Mit dem Ausdruck «ich will meine Versammlung bauen» deutet Er an, dass die Versammlung in Zeit und Raum gebildet wird, in einem ganz speziellen Zeitabschnitt. Aber sie ist als die «Herausgerufene» (ekklesia) – obwohl auf der Erde und in der Zeit gebildet – in ihrem Charakter himmlisch. Diese Tatsache wird mit der Beschreibung der Versammlung im ewigen Zustand unterstrichen: «Ich sah die heilige Stadt, das neue Jerusalem, aus dem Himmel herabkommen von Gott, bereitet wie eine für ihren Mann geschmückte Braut» (Off 21,2). Sie wird aus dem Himmel herabkommen, denn sie besitzt ein himmlisches Zuhause.
Der ewige Charakter der Versammlung
«Die Pforten des Hades werden sie nicht überwältigen.»

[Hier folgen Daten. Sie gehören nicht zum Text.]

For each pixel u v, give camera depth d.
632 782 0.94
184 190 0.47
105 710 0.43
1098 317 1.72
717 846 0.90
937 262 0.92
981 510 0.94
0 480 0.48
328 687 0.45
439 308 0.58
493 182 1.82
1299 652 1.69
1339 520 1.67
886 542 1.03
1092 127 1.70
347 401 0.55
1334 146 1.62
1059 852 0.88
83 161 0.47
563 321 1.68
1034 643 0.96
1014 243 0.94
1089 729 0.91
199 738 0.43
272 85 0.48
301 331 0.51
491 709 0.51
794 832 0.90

Die Versammlung ist auf den ewigen Sohn gegründet. Durch seinen Tod und seine Auferstehung hat Er selbst in seiner göttlichen Kraft die Pforten des Hades zerbrochen. Dadurch hat Er die Macht des Todes zunichtegemacht. Dieser Sieg über den Tod begründet den ewigen Charakter und den ewigen Bestand der Versammlung. Der Tod kann die Stellung derer, die die Versammlung bilden, nicht antasten. Das ist der entscheidende Unterschied zum Volk Israel. Gott hat Israel als sein Volk erwählt. Er gab ihm spezielle Verheissungen und Er wird jede einzelne im Tausendjährigen Reich an diesem Volk erfüllen. Aber im ewigen Zustand wird Israel nicht mehr als Volk gefunden, die Versammlung bleibt jedoch in ihrer besonderen Position ewig bestehen (Off 21,1-5).